### Data listing
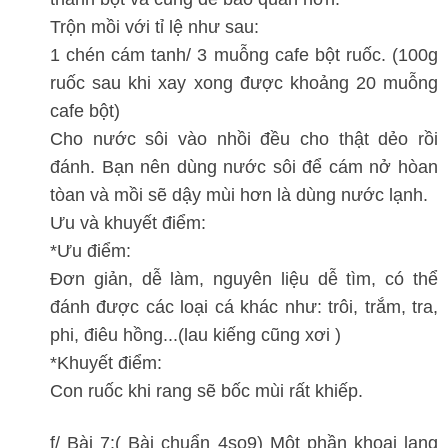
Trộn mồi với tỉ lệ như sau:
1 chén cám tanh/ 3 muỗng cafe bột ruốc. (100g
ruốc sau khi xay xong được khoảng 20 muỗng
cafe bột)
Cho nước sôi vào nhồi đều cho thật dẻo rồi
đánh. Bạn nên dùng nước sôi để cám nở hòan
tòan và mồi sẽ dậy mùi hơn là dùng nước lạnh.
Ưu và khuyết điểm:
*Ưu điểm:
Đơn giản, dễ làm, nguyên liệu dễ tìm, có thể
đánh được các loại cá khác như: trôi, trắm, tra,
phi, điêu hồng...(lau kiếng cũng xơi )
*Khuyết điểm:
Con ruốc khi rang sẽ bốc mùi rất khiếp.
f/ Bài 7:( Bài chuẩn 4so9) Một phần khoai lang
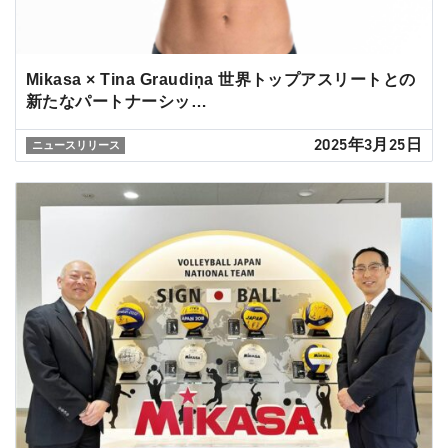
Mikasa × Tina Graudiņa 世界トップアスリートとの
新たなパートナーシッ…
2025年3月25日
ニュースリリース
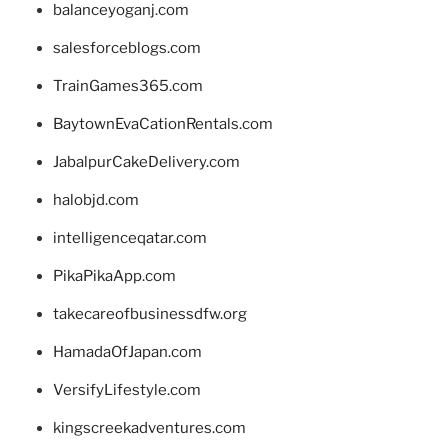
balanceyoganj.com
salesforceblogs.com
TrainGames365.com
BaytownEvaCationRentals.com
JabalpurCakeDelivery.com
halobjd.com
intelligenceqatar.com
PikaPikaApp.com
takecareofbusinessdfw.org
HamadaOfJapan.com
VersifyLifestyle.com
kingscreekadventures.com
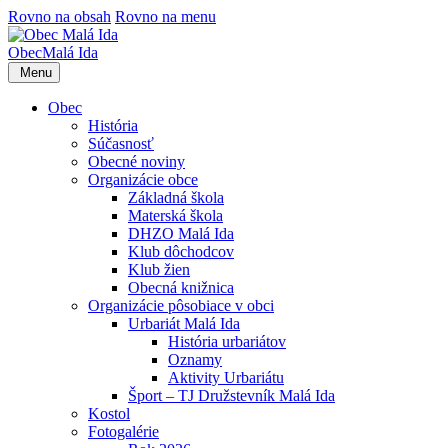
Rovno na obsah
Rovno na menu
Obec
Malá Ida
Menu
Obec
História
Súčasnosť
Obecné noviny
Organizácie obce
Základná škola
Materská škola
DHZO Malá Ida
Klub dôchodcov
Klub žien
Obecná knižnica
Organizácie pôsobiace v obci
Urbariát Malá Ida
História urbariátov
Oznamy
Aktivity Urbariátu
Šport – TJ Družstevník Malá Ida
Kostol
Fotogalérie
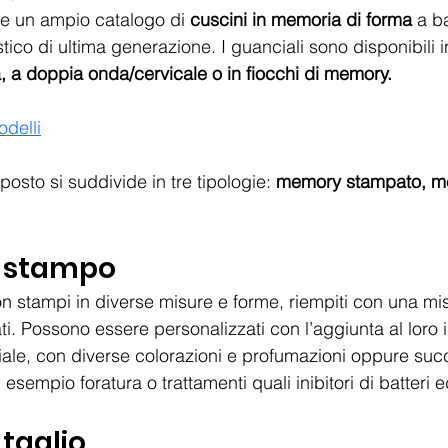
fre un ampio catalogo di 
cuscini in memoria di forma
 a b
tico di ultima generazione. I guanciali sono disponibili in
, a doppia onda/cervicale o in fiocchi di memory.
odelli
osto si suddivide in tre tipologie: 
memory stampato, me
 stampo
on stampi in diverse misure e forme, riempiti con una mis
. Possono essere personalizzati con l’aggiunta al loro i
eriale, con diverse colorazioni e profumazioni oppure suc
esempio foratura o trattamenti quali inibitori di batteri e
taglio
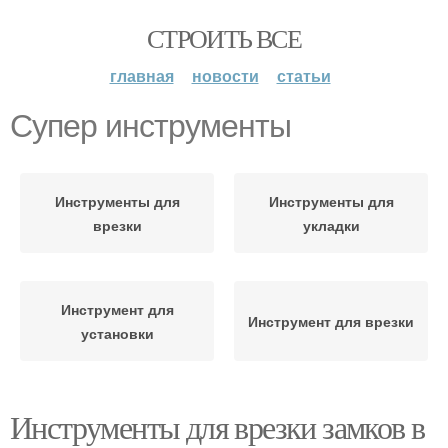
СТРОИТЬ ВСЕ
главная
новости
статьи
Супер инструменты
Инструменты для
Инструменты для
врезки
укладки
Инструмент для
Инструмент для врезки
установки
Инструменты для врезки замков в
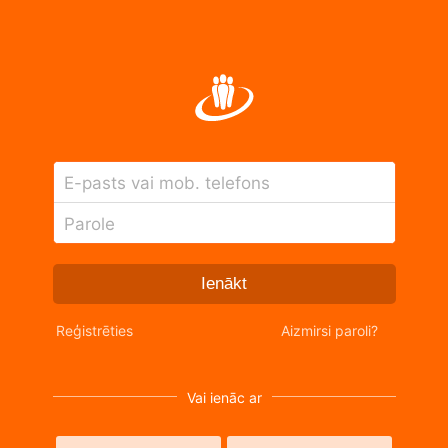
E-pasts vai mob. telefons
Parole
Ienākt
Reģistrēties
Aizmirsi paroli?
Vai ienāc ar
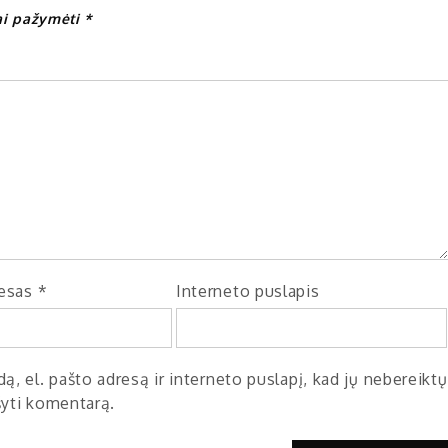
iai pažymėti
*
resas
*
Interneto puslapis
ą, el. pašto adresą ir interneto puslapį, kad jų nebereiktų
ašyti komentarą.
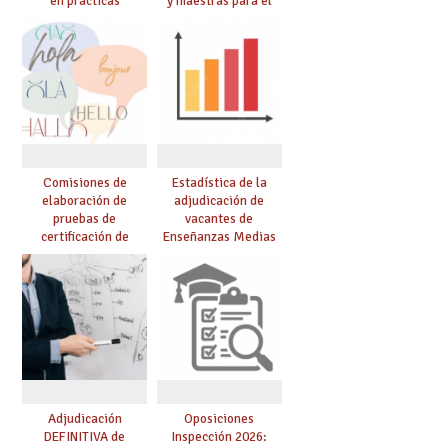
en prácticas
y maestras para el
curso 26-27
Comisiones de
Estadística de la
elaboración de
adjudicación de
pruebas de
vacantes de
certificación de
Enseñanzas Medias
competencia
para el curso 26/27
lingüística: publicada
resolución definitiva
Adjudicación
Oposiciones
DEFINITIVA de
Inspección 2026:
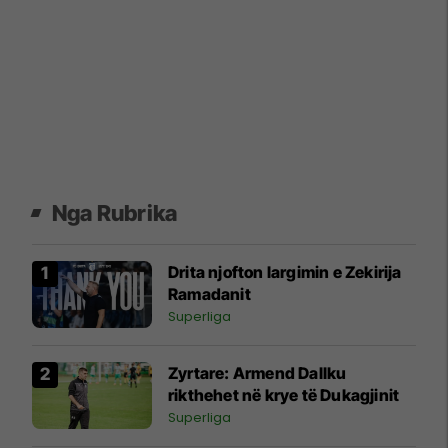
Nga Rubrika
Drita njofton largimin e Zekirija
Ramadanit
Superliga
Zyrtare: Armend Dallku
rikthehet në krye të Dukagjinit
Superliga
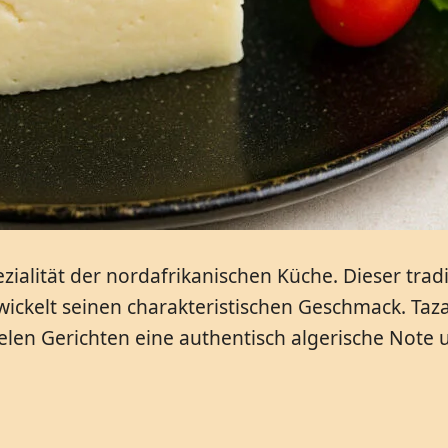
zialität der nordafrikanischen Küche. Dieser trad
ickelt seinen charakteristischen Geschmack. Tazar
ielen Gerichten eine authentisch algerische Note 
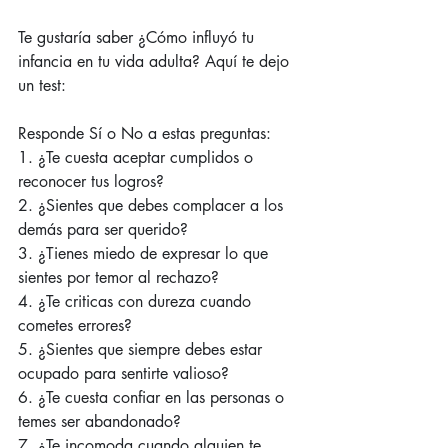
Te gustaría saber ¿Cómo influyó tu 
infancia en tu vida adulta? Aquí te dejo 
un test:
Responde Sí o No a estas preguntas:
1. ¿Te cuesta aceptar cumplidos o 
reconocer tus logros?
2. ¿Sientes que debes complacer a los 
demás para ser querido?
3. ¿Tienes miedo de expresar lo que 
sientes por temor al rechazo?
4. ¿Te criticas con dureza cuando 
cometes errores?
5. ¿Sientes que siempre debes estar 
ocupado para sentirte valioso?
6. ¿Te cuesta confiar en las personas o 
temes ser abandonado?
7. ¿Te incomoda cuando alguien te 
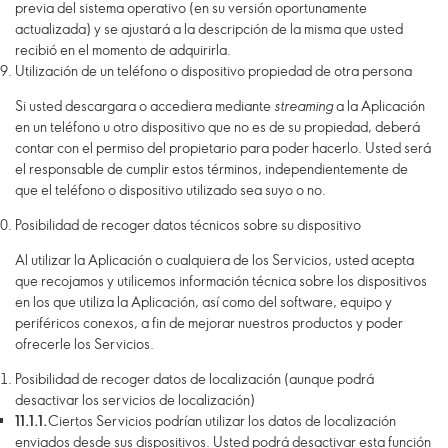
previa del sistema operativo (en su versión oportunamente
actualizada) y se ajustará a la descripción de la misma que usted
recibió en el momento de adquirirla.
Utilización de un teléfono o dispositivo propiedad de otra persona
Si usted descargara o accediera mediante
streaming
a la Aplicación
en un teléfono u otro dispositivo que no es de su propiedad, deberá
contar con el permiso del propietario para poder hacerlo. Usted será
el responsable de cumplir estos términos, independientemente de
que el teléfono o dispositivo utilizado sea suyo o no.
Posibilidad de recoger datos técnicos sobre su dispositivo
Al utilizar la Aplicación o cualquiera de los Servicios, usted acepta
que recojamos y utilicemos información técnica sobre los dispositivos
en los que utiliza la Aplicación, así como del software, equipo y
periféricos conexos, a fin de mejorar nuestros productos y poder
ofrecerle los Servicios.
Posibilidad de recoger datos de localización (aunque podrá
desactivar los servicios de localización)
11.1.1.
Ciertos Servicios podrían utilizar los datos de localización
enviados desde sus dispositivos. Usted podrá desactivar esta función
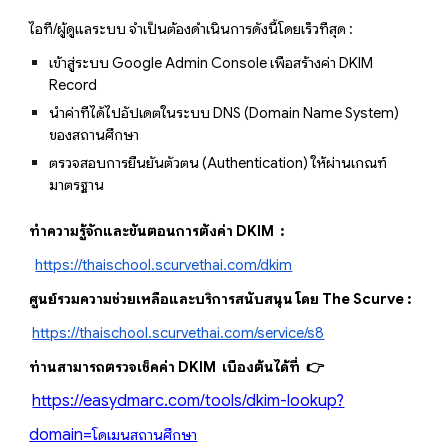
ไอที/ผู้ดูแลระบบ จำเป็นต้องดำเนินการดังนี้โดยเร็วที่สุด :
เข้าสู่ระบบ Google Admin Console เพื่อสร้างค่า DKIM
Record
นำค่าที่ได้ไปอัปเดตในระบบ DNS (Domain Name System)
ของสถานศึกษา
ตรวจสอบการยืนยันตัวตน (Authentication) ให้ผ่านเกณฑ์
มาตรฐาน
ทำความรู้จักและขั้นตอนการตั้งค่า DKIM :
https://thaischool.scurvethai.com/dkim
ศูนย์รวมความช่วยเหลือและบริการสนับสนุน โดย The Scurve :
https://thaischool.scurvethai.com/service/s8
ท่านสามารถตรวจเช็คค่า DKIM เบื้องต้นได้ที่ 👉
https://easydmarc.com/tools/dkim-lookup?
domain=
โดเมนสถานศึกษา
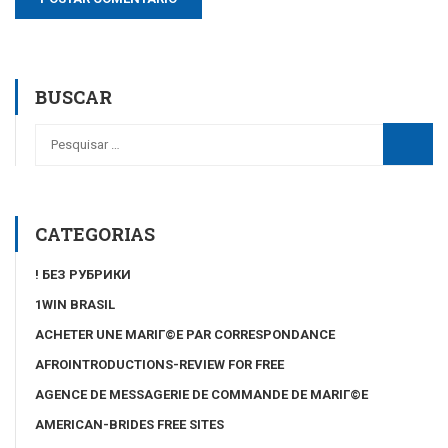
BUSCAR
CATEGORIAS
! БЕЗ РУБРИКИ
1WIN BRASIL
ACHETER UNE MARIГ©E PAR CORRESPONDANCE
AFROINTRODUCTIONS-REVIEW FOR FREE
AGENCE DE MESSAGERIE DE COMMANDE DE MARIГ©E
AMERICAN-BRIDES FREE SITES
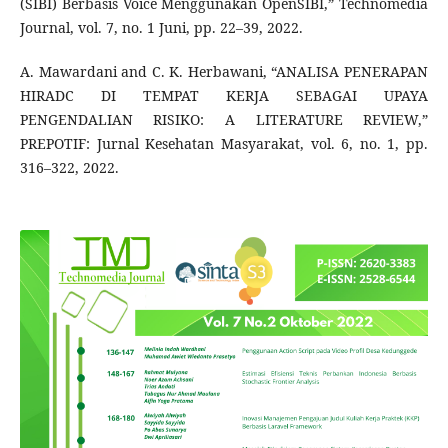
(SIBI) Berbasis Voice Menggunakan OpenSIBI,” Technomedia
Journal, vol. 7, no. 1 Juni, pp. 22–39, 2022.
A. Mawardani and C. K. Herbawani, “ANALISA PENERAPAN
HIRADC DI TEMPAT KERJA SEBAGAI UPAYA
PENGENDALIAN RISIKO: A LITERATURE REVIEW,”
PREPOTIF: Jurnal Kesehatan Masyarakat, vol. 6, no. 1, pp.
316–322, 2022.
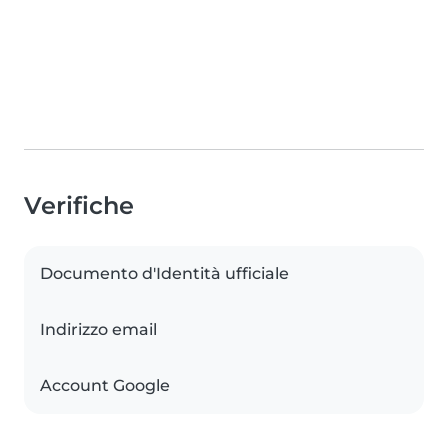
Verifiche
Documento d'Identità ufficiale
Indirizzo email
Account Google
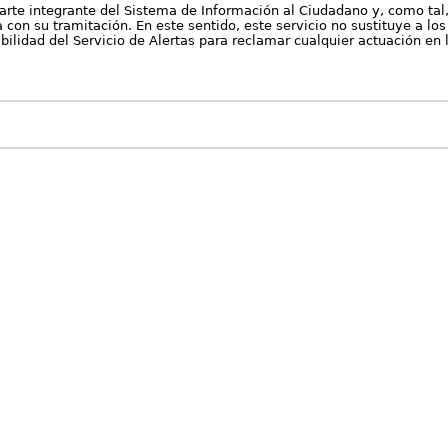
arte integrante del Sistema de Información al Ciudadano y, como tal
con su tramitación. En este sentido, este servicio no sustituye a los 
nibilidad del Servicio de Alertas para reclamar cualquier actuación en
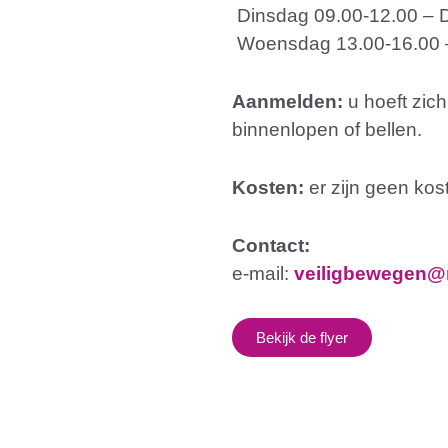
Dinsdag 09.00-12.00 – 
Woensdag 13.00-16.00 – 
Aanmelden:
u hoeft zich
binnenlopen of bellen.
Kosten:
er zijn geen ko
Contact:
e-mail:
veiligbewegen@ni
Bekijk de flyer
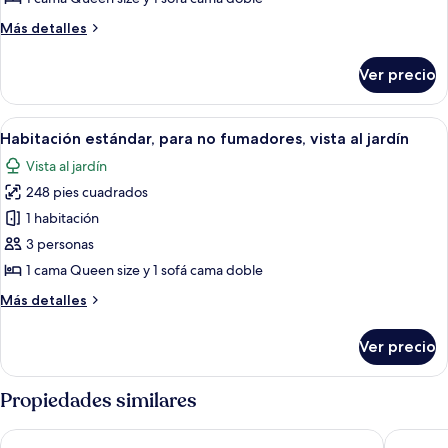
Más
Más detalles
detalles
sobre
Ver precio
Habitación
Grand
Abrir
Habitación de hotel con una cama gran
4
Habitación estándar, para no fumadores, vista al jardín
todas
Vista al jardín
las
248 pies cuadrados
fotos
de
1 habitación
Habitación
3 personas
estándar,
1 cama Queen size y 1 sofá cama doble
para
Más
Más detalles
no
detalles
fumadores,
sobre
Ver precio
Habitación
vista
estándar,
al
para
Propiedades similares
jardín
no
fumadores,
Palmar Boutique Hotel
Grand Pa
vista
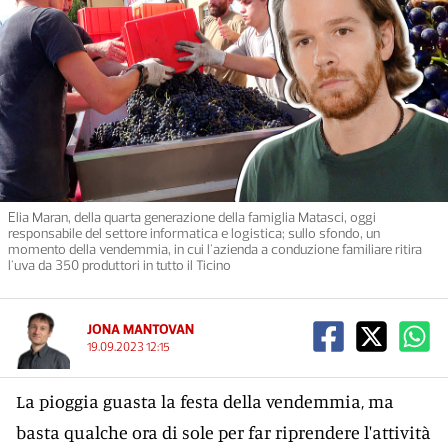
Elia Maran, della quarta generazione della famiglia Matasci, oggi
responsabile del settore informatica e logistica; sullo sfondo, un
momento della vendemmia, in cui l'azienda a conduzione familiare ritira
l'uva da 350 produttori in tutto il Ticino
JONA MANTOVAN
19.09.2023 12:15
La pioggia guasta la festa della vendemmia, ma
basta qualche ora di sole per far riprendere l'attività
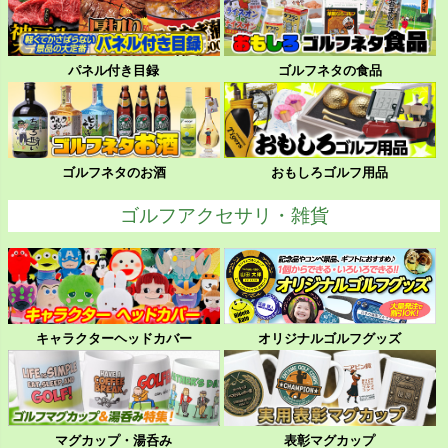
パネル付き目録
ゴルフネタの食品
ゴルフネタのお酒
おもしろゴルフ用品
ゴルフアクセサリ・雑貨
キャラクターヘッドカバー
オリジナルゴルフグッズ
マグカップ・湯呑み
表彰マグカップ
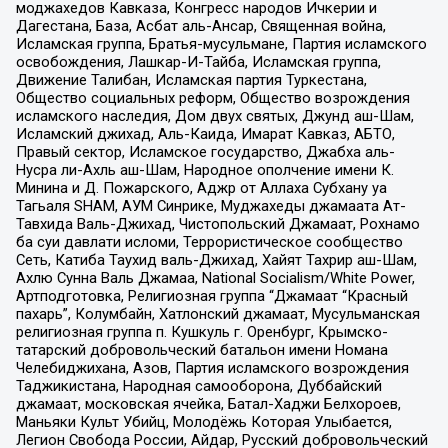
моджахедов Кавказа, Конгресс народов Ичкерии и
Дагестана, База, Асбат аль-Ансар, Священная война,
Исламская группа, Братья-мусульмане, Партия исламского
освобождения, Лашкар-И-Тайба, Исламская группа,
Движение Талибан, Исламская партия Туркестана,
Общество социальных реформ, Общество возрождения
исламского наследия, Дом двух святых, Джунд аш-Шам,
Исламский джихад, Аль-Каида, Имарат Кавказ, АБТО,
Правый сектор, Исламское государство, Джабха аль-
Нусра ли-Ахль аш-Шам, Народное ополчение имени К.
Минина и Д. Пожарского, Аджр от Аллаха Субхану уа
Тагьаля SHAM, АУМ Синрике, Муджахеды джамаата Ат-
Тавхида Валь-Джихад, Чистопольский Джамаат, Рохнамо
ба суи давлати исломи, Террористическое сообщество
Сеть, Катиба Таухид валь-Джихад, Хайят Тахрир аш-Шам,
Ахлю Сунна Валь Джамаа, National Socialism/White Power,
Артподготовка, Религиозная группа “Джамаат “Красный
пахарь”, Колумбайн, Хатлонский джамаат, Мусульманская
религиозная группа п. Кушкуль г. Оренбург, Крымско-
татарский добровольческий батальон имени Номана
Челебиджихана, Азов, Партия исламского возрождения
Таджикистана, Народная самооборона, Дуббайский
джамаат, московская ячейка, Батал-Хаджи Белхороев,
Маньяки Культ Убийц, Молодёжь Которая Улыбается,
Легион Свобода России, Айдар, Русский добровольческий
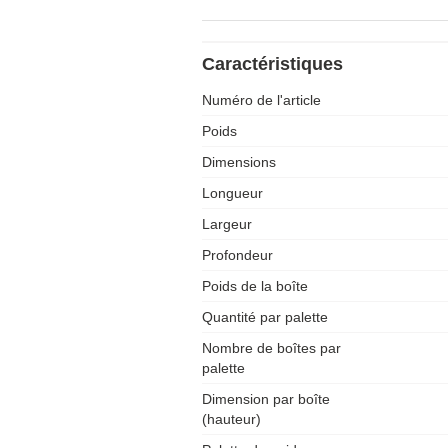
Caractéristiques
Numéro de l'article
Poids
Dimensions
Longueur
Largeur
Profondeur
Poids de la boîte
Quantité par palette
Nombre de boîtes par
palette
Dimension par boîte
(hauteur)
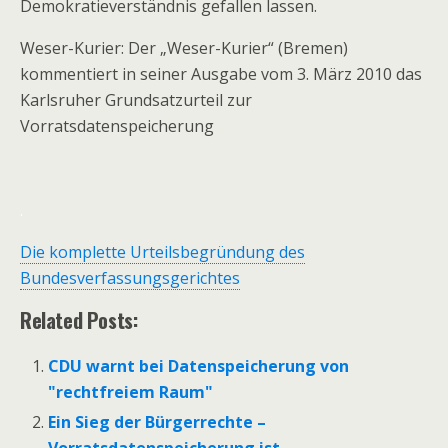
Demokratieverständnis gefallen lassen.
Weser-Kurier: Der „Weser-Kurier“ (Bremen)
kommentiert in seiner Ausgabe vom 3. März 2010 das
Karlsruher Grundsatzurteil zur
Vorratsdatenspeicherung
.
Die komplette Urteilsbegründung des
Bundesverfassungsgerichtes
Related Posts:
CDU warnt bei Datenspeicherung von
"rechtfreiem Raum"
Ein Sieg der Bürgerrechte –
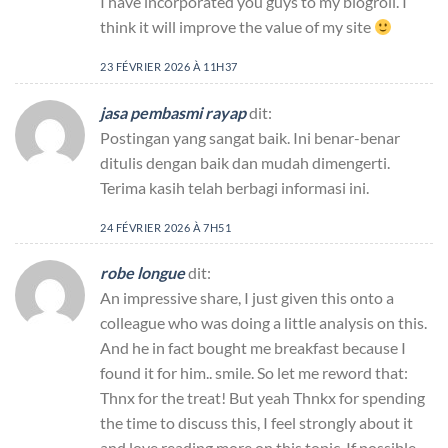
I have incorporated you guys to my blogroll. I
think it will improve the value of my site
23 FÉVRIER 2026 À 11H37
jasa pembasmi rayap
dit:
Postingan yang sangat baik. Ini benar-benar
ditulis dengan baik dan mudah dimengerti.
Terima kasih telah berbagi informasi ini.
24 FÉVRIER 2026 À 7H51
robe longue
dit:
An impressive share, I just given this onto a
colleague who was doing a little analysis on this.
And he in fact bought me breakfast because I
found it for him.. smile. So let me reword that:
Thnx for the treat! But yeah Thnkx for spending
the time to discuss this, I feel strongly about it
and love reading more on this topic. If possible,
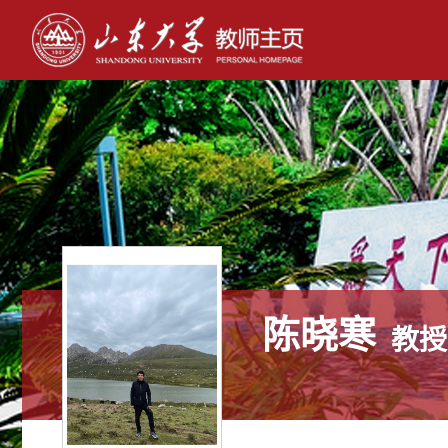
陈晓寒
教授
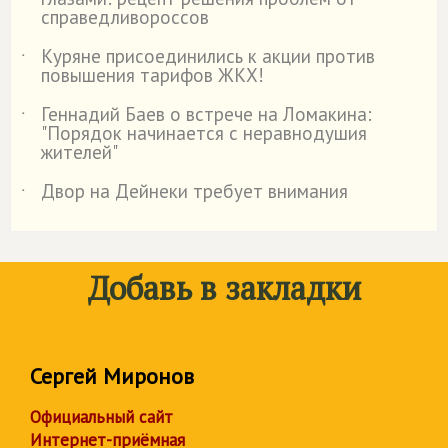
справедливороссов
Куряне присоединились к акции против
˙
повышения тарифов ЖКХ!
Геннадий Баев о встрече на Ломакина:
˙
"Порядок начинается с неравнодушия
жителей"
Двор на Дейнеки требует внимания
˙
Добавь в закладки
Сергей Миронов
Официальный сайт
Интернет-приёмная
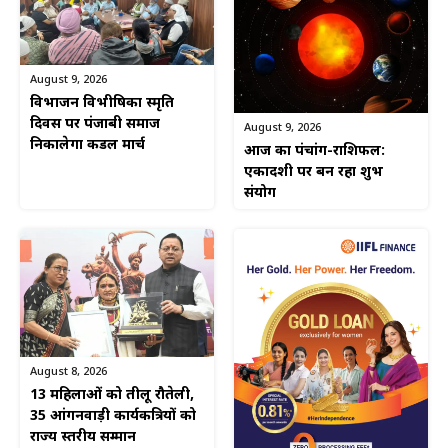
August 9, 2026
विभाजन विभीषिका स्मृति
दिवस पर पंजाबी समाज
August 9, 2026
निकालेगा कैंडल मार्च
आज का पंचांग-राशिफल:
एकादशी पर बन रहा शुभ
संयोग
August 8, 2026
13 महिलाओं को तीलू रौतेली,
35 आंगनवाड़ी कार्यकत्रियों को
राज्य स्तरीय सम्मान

### Exercise brief
Only one part of the material above is wanted: the lines from the one with "cuscini in memoria di forma" up to and including the one with "Vai ienāc ar". Please copy them exactly, pictures left out.

### Solved exercise
cuscini in memoria di forma
 a b
tico di ultima generazione. I guanciali sono disponibili in
, a doppia onda/cervicale o in fiocchi di memory.
odelli
osto si suddivide in tre tipologie: 
memory stampato, me
 stampo
on stampi in diverse misure e forme, riempiti con una mis
. Possono essere personalizzati con l’aggiunta al loro i
eriale, con diverse colorazioni e profumazioni oppure suc
esempio foratura o trattamenti quali inibitori di batteri e
taglio
СТРОИТЬ ВСЕ
главная
новости
статьи
Супер инструменты
Инструменты для
Инструменты для
врезки
укладки
Инструмент для
Инструмент для врезки
установки
Инструменты для врезки замков в
E-pasts vai mob. telefons
Parole
Ienākt
Reģistrēties
Aizmirsi paroli?
Vai ienāc ar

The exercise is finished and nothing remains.